Sur les demandes accessoires :
En application des dispositions des articles 696 et suivants du code de procédure civile, il convient de condamner Monsieur [X] [O] et Madame [G] [O] in solidum aux dépens de l’instance comprenant les frais de signification du commandement de payer et de notification à la préfecture et de saisine de la Caisse d’allocations familiales.

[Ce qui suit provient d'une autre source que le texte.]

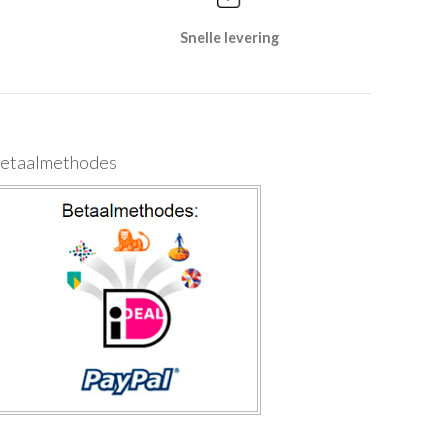
Snelle levering
etaalmethodes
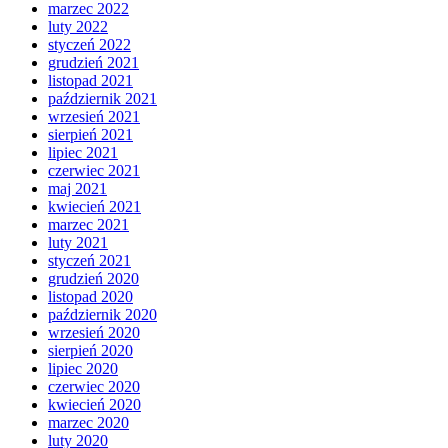
marzec 2022
luty 2022
styczeń 2022
grudzień 2021
listopad 2021
październik 2021
wrzesień 2021
sierpień 2021
lipiec 2021
czerwiec 2021
maj 2021
kwiecień 2021
marzec 2021
luty 2021
styczeń 2021
grudzień 2020
listopad 2020
październik 2020
wrzesień 2020
sierpień 2020
lipiec 2020
czerwiec 2020
kwiecień 2020
marzec 2020
luty 2020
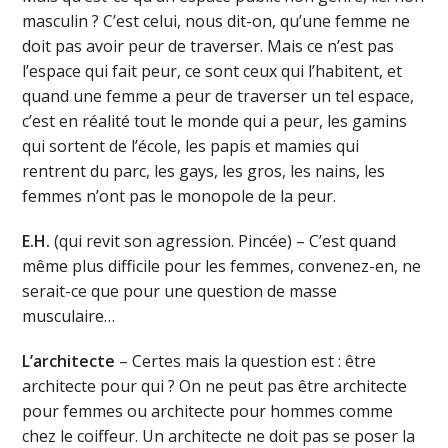
masculin ? C’est celui, nous dit-on, qu’une femme ne
doit pas avoir peur de traverser. Mais ce n’est pas
l’espace qui fait peur, ce sont ceux qui l’habitent, et
quand une femme a peur de traverser un tel espace,
c’est en réalité tout le monde qui a peur, les gamins
qui sortent de l’école, les papis et mamies qui
rentrent du parc, les gays, les gros, les nains, les
femmes n’ont pas le monopole de la peur.
E.H.
(qui revit son agression. Pincée) – C’est quand
même plus difficile pour les femmes, convenez-en, ne
serait-ce que pour une question de masse
musculaire…
L’architecte
– Certes mais la question est : être
architecte pour qui ? On ne peut pas être architecte
pour femmes ou architecte pour hommes comme
chez le coiffeur. Un architecte ne doit pas se poser la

Il apparaît inéquitable de laisser à la charge de l’OPH SEINE-SAINT-DENIS HABITAT les frais irrépétibles qu’il a exposés dans le cadre de cette instance. Il convient donc de condamner in solidum Monsieur [X] [O] et Madame [G] [O] à payer à l’OPH SEINE-SAINT-DENIS HABITAT la somme de 300 euros au titre de l’article 700 du code de procédure civile.
PAR CES MOTIFS
Le juge des contentieux de la protection, statuant en audience publique, par jugement réputé contradictoire en premier ressort, rendu par mise à disposition au greffe le jour de son délibéré,
DECLARE recevables les demandes de l’OPH SEINE-SAINT-DENIS HABITAT aux fins de constat de l’acquisition de la clause résolutoire et de résiliation judiciaire du bail,
CONSTATE que les conditions d’acquisition de la clause résolutoire contenue dans le bail conclu le 7 avril 2006 entre l’OPH SEINE-SAINT-DENIS HABITAT d’une part, et Monsieur [X] [O] et Madame [G] [O] d’autre part, concernant les locaux, logement et stationnement, situés [Adresse 3] à [Localité 9], sont réunies à la date du 20 décembre 2023,
CONSTATE la résiliation du bail à compter de cette date,
ORDONNE, à défaut de départ volontaire des lieux, l’expulsion de Monsieur [X] [O] et Madame [G] [O] ainsi que de tout occupant de leur chef, dans un délai de deux mois à compter de la signification d’un commandement d’avoir à libérer les lieux, avec l’assistance de la force publique si besoin est, ainsi que le transport des meubles laissés dans les lieux loués, conformément aux dispositions des articles L433-1 et L433-2 du code des procédures civiles d’exécution,
FIXE le montant de l’indemnité d’occupation mensuelle due in solidum par Monsieur [X] [O] et Madame [G] [O] à compter du 20 décembre 2023, date de la résiliation du bail, et jusqu’à la libération définitive des lieux, à une somme égale au montant mensuel du loyer indexé et des charges qui auraient été dus si le bail s’était poursuivi,
CONDAMNE solidairement Monsieur [X] [O] et Madame [G] [O] à payer à l’OPH SEINE-SAINT-DENIS HABITAT la somme de 4302,65 euros au titre des loyers, charges et indemnités d’occupation arrêtés au 24 septembre 2024 échéance d’août incluse, avec intérêts au taux légal à compter de la présente décision,
CONDAMNE solidairement Monsieur [X] [O] et Madame [G] [O] à payer à l’OPH SEINE-SAINT-DENIS HABITAT l’indemnité d’occupation mensuelle à compter du 25 septembre 2024, échéance de septembre 2024, et jusqu’à complète libération des lieux,
CONDAMNE Monsieur [X] [O] et Madame [G] [O] à justifier à l’OPH SEINE-SAINT-DENIS HABITAT de l’assurance contre les risques dont ils doivent répondre en leur qualité de locataires, par la remise d’une attestation de l’assureur ou de son représentant, dans le délai de deux mois à compter de la signification du présent jugement,
CONDAMNE in solidum Monsieur [X] [O] et Madame [G] [O] à payer à l’OPH SEINE-SAINT-DENIS HABITAT la somme de 300 euros au titre de l’article 700 du code de procédure civile,
CONDAMNE in solidum Monsieur [X] [O] et Madame [G] [O] aux dépens de l’instance, comprenant les frais de signification du commandement de payer du 8 novembre 2023, et le coût de la notification de l’assignation à la préfecture, et de la saisine de la Caisse d’allocations familiales,
DEBOUTE l’OPH SEINE-SAINT-DENIS HABITAT de ses autres demandes et prétentions.